Investigadores de la Universidad de California, Davis, han descubierto que las fallas de terremotos profundos pueden sanarse a sí mismas en cuestión de horas, desafiando los modelos existentes de actividad sísmica. Este hallazgo, basado en estudios de eventos de deslizamiento lento en la Zona de Subducción de Cascadia, sugiere que los granos minerales se sueldan bajo alta presión y calor. Los resultados podrían cambiar la forma en que los científicos predicen grandes terremotos.

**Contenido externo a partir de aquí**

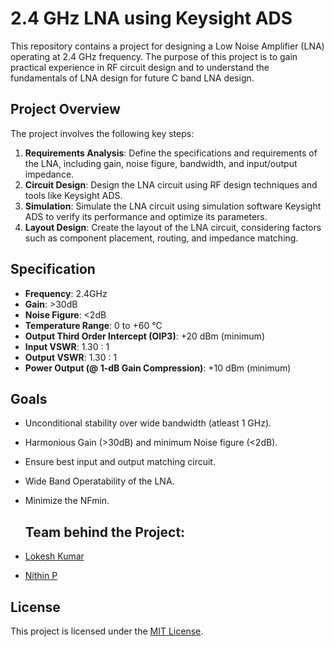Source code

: 

# 2.4 GHz LNA using Keysight ADS

This repository contains a project for designing a Low Noise Amplifier (LNA) operating at 2.4 GHz frequency. The purpose of this project is to gain practical experience in RF circuit design and to understand the fundamentals of LNA design for future C band LNA design.

## Project Overview

The project involves the following key steps:
1. **Requirements Analysis**: Define the specifications and requirements of the LNA, including gain, noise figure, bandwidth, and input/output impedance.
2. **Circuit Design**: Design the LNA circuit using RF design techniques and tools like Keysight ADS.
3. **Simulation**: Simulate the LNA circuit using simulation software Keysight ADS to verify its performance and optimize its parameters.
4. **Layout Design**: Create the layout of the LNA circuit, considering factors such as component placement, routing, and impedance matching.

## Specification

- **Frequency**: 2.4GHz
- **Gain**: >30dB
- **Noise Figure**: <2dB
- **Temperature Range**: 0 to +60 °C
- **Output Third Order Intercept (OIP3)**: +20 dBm (minimum)
- **Input VSWR**: 1.30 : 1
- **Output VSWR**: 1.30 : 1
- **Power Output (@ 1-dB Gain Compression)**: +10 dBm (minimum)

## Goals

- Unconditional stability over wide bandwidth (atleast 1 GHz).
- Harmonious Gain (>30dB) and minimum Noise figure (<2dB).
- Ensure best input and output matching circuit.
- Wide Band Operatability of the LNA.
- Minimize the NFmin.

  ## Team behind the Project:
- [Lokesh Kumar](https://www.linkedin.com/in/lokesh-kumar-b373ba229/)
- [Nithin P](https://www.linkedin.com/in/nithin-purushothama-70664727b/)

   
## License

This project is licensed under the [MIT License](LICENSE).
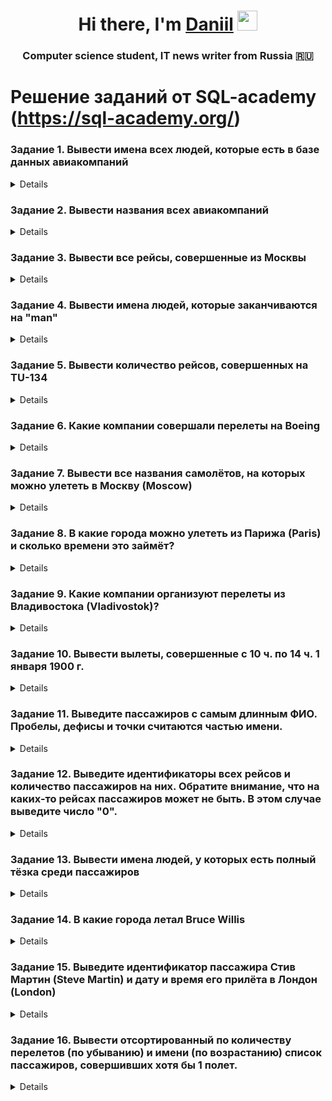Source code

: <h1 align="center">Hi there, I'm <a href="https://daniilshat.ru/" target="_blank">Daniil</a> 
<img src="https://github.com/blackcater/blackcater/raw/main/images/Hi.gif" height="32"/></h1>
<h3 align="center">Computer science student, IT news writer from Russia 🇷🇺</h3>


# Решение заданий от SQL-academy (https://sql-academy.org/)

### Задание 1. Вывести имена всех людей, которые есть в базе данных авиакомпаний
<details> 
SELECT name
FROM Passenger
</details> 


### Задание 2. Вывести названия всеx авиакомпаний
<details> 
SELECT name
from Company
</details>  


### Задание 3. Вывести все рейсы, совершенные из Москвы
<details> 
SELECT *
FROM trip
WHERE town_from = 'Moscow'
</details> 


### Задание 4. Вывести имена людей, которые заканчиваются на "man"
<details> 
SELECT name
FROM passenger
WHERE name LIKE '%man'
</details> 


### Задание 5. Вывести количество рейсов, совершенных на TU-134
<details>  
SELECT COUNT(*) AS COUNT
FROM Trip
WHERE plane = 'TU-134'
</details> 


### Задание 6. Какие компании совершали перелеты на Boeing
<details> 
SELECT DISTINCT name
FROM Company
	JOIN Trip ON Company.id = Trip.company
WHERE Trip.plane = 'Boeing'
</details> 


### Задание 7. Вывести все названия самолётов, на которых можно улететь в Москву (Moscow)
<details> 
SELECT DISTINCT plane
FROM Trip
WHERE town_to = 'Moscow'
</details> 


### Задание 8. В какие города можно улететь из Парижа (Paris) и сколько времени это займёт?

<details> 
	
#### вариант 1
SELECT town_to,
	TIMEDIFF(time_in, time_out) AS flight_time
FROM Trip
WHERE town_from = 'Paris'


#### вариант 2
SELECT town_to,
	sec_to_time(TIMESTAMPDIFF(SECOND, time_out, time_in)) AS flight_time
FROM Trip
WHERE town_from = 'Paris'
</details> 


### Задание 9. Какие компании организуют перелеты из Владивостока (Vladivostok)?
<details> 
SELECT name
FROM Company
	JOIN Trip ON Company.id = Trip.company
WHERE town_from = 'Vladivostok'
</details> 


### Задание 10. Вывести вылеты, совершенные с 10 ч. по 14 ч. 1 января 1900 г.
<details> 
SELECT *
FROM Trip
WHERE time_out BETWEEN '1900-01-01 10:00:00' AND '1900-01-01 14:00:00'
</details> 


### Задание 11. Выведите пассажиров с самым длинным ФИО. Пробелы, дефисы и точки считаются частью имени.
<details> 
SELECT name
FROM Passenger
WHERE LENGTH(name) = (
		SELECT MAX(LENGTH(name))
		FROM Passenger
	)
 </details> 
 

### Задание 12. Выведите идентификаторы всех рейсов и количество пассажиров на них. Обратите внимание, что на каких-то рейсах пассажиров может не быть. В этом случае выведите число "0".
<details> 
SELECT trip,
	COUNT(passenger) AS COUNT
FROM Pass_in_trip
GROUP BY trip
</details> 


### Задание 13. Вывести имена людей, у которых есть полный тёзка среди пассажиров
<details>
SELECT name
FROM passenger
GROUP BY name
HAVING COUNT(name) > 1
</details>

### Задание 14. В какие города летал Bruce Willis
<details>
SELECT town_to
FROM trip
	JOIN Pass_in_trip ON Trip.id = Pass_in_trip.trip
	JOIN Passenger ON Pass_in_trip.passenger = Passenger.id
WHERE Passenger.name = 'Bruce Willis'
</details>

### Задание 15. Выведите идентификатор пассажира Стив Мартин (Steve Martin) и дату и время его прилёта в Лондон (London)
<details>
SELECT Passenger.id,
	time_in
FROM Trip
	JOIN Pass_in_trip ON Trip.id = Pass_in_trip.trip
	JOIN Passenger ON Pass_in_trip.passenger = Passenger.id
WHERE Passenger.name = 'Steve Martin'
	AND town_to = 'London'
</details>

### Задание 16. Вывести отсортированный по количеству перелетов (по убыванию) и имени (по возрастанию) список пассажиров, совершивших хотя бы 1 полет.
<details>
	
#### вариант 1
	SELECT name,
	COUNT(Pass_in_trip.id) AS COUNT
FROM Pass_in_trip
	JOIN Passenger ON Pass_in_trip.passenger = Passenger.id
WHERE Pass_in_trip.passenger = Passenger.id
GROUP BY Passenger.name
ORDER BY COUNT(Pass_in_trip.id) DESC, name

#### вариант 2
SELECT name,
	COUNT(*) AS count
FROM Passenger
	JOIN Pass_in_trip on Pass_in_trip.passenger = Passenger.id
GROUP BY passenger
HAVING COUNT(trip) > 0
ORDER by COUNT(trip) DESC, name
</details>


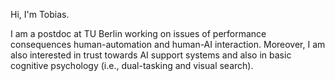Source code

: Hi, I'm Tobias. 

I am a postdoc at TU Berlin working on issues of performance consequences human-automation and human-AI interaction.
Moreover, I am also interested in trust towards AI support systems and also in basic cognitive psychology (i.e., dual-tasking and visual search).


<!---
trig11/trig11 is a ✨ special ✨ repository because its `README.md` (this file) appears on your GitHub profile.
You can click the Preview link to take a look at your changes.
--->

Un nuevo estudio publicado el 19 de noviembre en Science Advances revela que las fallas profundas en la Tierra pueden recuperar su fuerza mucho más rápido de lo que se pensaba anteriormente. Dirigido por Amanda Thomas, profesora de ciencias de la Tierra y planetarias en UC Davis, la investigación fue apoyada por subvenciones de la National Science Foundation. El equipo se centró en eventos de deslizamiento lento (SSE, por sus siglas en inglés), que son liberaciones graduales de la tensión acumulada a lo largo de las placas tectónicas, ocurridas durante días, semanas o meses e implicando movimientos de solo unos pocos centímetros.
En la Zona de Subducción de Cascadia, donde la placa Juan de Fuca se desliza bajo la placa Norteamericana en el noroeste del Pacífico, los datos sísmicos muestran que el mismo segmento de falla puede deslizarse repetidamente en horas o días. Esta recurrencia rápida indica una recuperación veloz de la fuerza de la falla, influida incluso por pequeñas fuerzas de marea del Sol, la Luna y el agua marina cambiante.
Para investigar, James Watkins, geoquímico de UC Davis, simuló condiciones post-SSE en el laboratorio. Sometieron cuarzo en polvo a 1 gigapascal de presión —10.000 veces la presión atmosférica— y 500 grados Celsius. El análisis con microscopía electrónica reveló que los granos minerales se habían soldado, formando un vínculo cohesivo. «Es como un pegamento rápido para fallas», dijo Thomas. «Es realmente rápido y puedes obtener una recuperación significativa de fuerza».
Thomas enfatizó que la cohesión, el proceso por el cual las fallas recuperan fuerza, ha sido pasada por alto en la mayoría de los modelos de terremotos. «Descubrimos que las fallas profundas pueden sanarse a sí mismas en horas», señaló. «Esto nos obliga a reevaluar el comportamiento reológico de las fallas».
El estudio sugiere que la cohesión puede desempeñar un papel clave en otros entornos tectónicos, incluidas fallas más superficiales vinculadas a grandes terremotos. Watkins añadió: «Conecta eventos a escala microscópica con grandes terremotos de empuje a escala de cientos de kilómetros».
Otros colaboradores incluyen a Nicholas Beeler del U.S. Geological Survey, Melodie French de la Rice University, Whitney Behr de ETH Zürich y Mark Reed de la Universidad de Oregon. El equipo ha recibido una nueva subvención de la NSF para explorar más a fondo la cohesión de las fallas.